The educational decision is one of scope — given that this sort of student's grasp of language is incomplete, say, and depends critically on the quality of the translation being used (and the existence or otherwise of a supporting commentary). Give an undergraduate, even one wholly ignorant of Greek, Lloyd-Jones' translation and commentary on• the Oresteia (Duckworth) and I should expect to get work of a very high standard indeed on issues such a structure, dramaturgy, religion, morality, and the history of ideas. Give a student Vellacott's translation and I am not certain you could expect anything of any value whatsoever.
The positive side of the argument is that for historical reasons we can demand that even students of Classics-in-translation must know something of the languages. That puts us Classicists in a strong position, in comparison with other arts disciplines where such demands cannot be made. If the linguistic demands made on such stu- dents are not as high as we would like at the undergraduate level, I should argue that the conditions under which we offer Classics at university these days give us no option, though it is always heartening and rewarding when students do come along who, starved of the languages at school, reach very high standards in them in three or four years.

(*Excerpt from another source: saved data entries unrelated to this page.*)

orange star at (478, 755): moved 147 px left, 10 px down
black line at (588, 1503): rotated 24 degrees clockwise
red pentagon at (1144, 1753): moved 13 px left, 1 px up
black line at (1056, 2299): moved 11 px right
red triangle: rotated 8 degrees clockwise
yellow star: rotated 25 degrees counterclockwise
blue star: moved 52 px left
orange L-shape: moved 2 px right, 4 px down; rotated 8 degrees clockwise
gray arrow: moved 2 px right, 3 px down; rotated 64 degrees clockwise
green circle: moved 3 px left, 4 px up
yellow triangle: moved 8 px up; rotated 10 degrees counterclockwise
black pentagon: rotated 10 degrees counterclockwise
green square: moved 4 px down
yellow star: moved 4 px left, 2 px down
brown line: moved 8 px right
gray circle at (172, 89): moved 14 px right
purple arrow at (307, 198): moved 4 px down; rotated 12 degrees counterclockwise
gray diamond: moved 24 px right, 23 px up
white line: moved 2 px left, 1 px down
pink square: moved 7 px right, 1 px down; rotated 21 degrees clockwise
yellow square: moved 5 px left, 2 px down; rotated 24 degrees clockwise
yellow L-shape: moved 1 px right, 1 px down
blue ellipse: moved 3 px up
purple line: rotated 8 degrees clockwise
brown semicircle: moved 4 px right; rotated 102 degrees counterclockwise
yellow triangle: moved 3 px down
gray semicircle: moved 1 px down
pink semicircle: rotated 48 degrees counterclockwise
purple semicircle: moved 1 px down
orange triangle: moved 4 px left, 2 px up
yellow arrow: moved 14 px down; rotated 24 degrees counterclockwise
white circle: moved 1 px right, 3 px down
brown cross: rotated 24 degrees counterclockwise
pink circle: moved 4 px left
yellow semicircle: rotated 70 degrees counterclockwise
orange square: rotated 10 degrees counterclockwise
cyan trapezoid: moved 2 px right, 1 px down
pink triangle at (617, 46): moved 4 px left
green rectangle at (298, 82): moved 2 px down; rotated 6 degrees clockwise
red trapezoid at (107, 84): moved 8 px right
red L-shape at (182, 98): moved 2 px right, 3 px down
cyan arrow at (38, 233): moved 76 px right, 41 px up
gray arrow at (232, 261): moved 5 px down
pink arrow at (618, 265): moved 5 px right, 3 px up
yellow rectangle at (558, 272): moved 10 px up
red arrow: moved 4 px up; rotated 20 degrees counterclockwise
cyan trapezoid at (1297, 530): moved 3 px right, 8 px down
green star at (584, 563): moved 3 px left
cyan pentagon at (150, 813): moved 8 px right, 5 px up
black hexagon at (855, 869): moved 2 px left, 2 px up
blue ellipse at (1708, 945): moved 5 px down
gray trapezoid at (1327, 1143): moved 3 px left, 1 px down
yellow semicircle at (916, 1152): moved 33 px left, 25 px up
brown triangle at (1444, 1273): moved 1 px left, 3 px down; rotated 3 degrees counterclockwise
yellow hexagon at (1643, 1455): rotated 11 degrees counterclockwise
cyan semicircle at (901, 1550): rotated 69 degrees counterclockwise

So here we are, beavering away in schools and universities and serving the market in the best free market traditions, ensuring Classics is not the prerogative of the wealthy but accessible to all, attracting larger and larger numbers of enthusiastic Classicists of all types and at all levels when Kenneth Baker announces a national 'core' curriculum which, if put on the statute books as it stands at the moment, will have one certain consequence: it will end any interest our state schools (and, I guess, eventually, our private schools) may have in the ancient world. The subjects to be law to all schoolchildren aged 5-16 will occupy, the document suggests, 80-90 per cent of the timetable. Classics is not among them. Do the sums: ten per cent of a 40 period week is four periods, from which we can subtract one for the compulsory RE. In those three periods, we must fit subjects already in the 'core' which we hope to expand and all the minority subjects banished by law from it: including Classics.
Mr Baker assures us there is plenty of room for extra-core minority interests. Well: we can either wait and see who is right, or we can try to persuade Mr. Baker before he takes an irrevocable step that the idea of a core is not affected, in principle or practice, by a little more flexibility along the line — an option here or there, say, or sufficient guaranteed space for extra-core subjects. Otherwise, we can wave farewell to 2,500 years of culturally central human experience, and a subject (Latin) which the Americans have recently discovered is so terribly good for the brain that schools are frantically trying to re-introduce it wher- ever they can.